═════ 阅读材料 ═════

为什么会有「似曾相识」的感觉?这种感觉是大脑预知吗?

  曾经多次我遇到了某件事情,但是头脑里会有这件事情那么熟悉,在很早之前我头脑里就有这个影像,或者是梦里出现过。但是现在真实出现在面前,这是为什么呢? 相似问题:某些场景似曾相识,好像梦中或前世发生过。这种感觉到底是什么?

  那似曾相似的感觉——既视感

  看到这个题目,我首先想起来的就是狄更斯的《大卫科波菲尔》中的这么一段话:“我们都有一种偶然而生的感觉,觉得我们所说所做的是很久以前所说所做的事情,觉得我们很久以前曾被同样的面孔,同样的事物,同样的环境围绕,觉得我们很清楚再往下去要说些什么,仿佛我们突然记起这一切一样,我一生中,再也没有比他说那番话之前对这种神秘现象感受得更为深刻的了。”

  生活中我们或多或少地有这样三种经历:1.某种场景好像在何时经历过。2.某种感觉好像在何时有过。3.某个地方好像在何时去过。总而言之,这3种感觉在心里学上统称为“既视感”(Déjà vu,法语,意思为“曾经看过”),据统计,70%的人在一生中至少经历过1次既视感。法国生理学家艾米利·波拉克(Emile Bolirac)在1867年的著作《精神科学的未来》(The Future of Psychic Sciences)中第一次定义了这种现象,并且将其命名为“既视感”。

  这样的三种感觉,你有过么?

  根据目前心理学届的定义,既视感包括了我上面所述的三种类型,目前绝大部分人都只经历过其中的一种或二种,只有极少数的人三种情况均经历过。

  1. 某种场景好像在何时经历过。

═════

> 任务要求
1 – 根据这段关于既视感的文字回答:
(a) 开头引用的那段话出自哪部作品?
(b) 据统计,一生中至少经历过一次既视感的人占多大比例?
(c) 是谁在哪一年第一次定义了这种现象?
2 – 这段关于既视感的文字把既视感分为哪几种类型?请全部列出。
3 – 请从这段关于既视感的文字的最后一句往下续写。

═════ 所给数据 ═════

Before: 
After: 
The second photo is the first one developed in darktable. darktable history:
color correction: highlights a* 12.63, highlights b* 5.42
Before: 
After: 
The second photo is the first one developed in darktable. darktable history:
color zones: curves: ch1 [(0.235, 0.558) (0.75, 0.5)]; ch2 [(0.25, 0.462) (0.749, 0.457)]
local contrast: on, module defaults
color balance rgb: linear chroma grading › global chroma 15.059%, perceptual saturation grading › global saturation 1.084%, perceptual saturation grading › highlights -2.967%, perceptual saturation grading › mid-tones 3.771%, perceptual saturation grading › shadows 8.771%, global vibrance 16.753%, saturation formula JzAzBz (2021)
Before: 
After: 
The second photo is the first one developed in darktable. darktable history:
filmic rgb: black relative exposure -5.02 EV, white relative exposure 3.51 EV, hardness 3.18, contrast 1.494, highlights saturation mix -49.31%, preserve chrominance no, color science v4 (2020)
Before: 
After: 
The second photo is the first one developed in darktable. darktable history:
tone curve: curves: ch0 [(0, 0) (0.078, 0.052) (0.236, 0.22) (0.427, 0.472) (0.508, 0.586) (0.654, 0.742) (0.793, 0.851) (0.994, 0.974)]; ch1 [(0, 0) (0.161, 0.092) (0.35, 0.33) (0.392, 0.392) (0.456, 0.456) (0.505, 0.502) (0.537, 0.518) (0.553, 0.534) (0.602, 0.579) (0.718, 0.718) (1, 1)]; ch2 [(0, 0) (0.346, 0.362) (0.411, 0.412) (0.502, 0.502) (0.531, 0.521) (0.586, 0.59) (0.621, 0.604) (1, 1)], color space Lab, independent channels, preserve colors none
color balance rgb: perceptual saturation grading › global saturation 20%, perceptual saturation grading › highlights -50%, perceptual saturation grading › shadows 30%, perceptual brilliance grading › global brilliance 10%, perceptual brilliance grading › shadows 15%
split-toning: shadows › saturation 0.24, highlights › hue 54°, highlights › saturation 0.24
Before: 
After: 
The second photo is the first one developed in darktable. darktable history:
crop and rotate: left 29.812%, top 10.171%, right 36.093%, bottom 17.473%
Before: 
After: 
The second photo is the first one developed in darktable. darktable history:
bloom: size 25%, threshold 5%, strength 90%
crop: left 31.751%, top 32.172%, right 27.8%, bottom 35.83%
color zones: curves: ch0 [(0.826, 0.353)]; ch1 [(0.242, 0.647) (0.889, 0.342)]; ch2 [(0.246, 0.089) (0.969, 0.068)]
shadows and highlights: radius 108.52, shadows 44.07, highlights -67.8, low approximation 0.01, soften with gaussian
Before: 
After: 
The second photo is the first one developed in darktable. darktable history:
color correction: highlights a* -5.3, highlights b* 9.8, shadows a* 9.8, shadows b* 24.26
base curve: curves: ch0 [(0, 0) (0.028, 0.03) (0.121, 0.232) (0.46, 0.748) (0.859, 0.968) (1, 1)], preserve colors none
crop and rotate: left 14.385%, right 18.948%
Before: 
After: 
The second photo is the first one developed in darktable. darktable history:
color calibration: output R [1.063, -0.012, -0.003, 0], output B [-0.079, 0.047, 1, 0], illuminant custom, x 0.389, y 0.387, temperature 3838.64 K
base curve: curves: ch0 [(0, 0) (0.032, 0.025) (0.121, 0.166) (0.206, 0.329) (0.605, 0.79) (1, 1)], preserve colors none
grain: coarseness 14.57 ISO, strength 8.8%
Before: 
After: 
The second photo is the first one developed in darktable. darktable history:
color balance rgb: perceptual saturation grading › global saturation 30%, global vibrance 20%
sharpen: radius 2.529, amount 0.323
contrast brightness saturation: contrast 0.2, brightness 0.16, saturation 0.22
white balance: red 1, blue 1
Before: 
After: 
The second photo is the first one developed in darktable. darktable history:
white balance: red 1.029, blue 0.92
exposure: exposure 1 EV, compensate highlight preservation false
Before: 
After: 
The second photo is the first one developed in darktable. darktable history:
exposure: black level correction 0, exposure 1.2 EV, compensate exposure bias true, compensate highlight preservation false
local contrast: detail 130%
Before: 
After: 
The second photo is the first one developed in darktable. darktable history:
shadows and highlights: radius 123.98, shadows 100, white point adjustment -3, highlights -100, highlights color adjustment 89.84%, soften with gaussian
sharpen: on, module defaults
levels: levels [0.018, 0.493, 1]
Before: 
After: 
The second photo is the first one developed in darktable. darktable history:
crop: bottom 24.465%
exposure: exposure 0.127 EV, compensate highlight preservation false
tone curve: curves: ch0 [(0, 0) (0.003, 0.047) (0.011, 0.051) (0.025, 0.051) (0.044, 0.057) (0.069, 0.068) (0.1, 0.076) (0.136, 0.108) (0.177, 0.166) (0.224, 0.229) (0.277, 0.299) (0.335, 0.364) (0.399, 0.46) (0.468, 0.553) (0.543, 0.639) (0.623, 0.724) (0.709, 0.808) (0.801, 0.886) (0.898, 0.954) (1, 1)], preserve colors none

═════

> 参考答案
1 –
(a) 狄更斯的《大卫科波菲尔》。
(b) 70%。
(c) 法国生理学家艾米利·波拉克(Emile Bolirac),1867年。

2 –
1. 某种场景好像在何时经历过。
2. 某种感觉好像在何时有过。
3. 某个地方好像在何时去过。

3 –
  这是最常见的一种情况,特点是感觉强烈,细节清晰,不仅仅是视觉,连听觉,味觉,嗅觉,触觉以及周围的一切一切,都好像是过去某个时刻的copy.就如同过去某个事件A被你遗忘,然后突然想起来那样,但是实际上,并不是你恢复了什么记忆,因为这种场景一般很短,只有几秒至几十秒。

  2. 某种感觉好像在何时有过。

  这种感觉与场景经历所不同的是,你所经历的不再是场景或者环境或者动作,而是某种感觉,而无论这种感觉是愉悦还是郁闷,都会有一种“久别”这种感觉的经历,所以带给你的首先是惊讶,然后才是这种感觉所能带给你的影响。

  3. 某个地方好像在何时去过。

  这种感觉的经历者是最少的,具体表现为一个人到达某个陌生的从未去过的地方时,感觉周围的环境却是如此熟悉,对周围的细节了如指掌,仿佛生活在这个环境中很长时间。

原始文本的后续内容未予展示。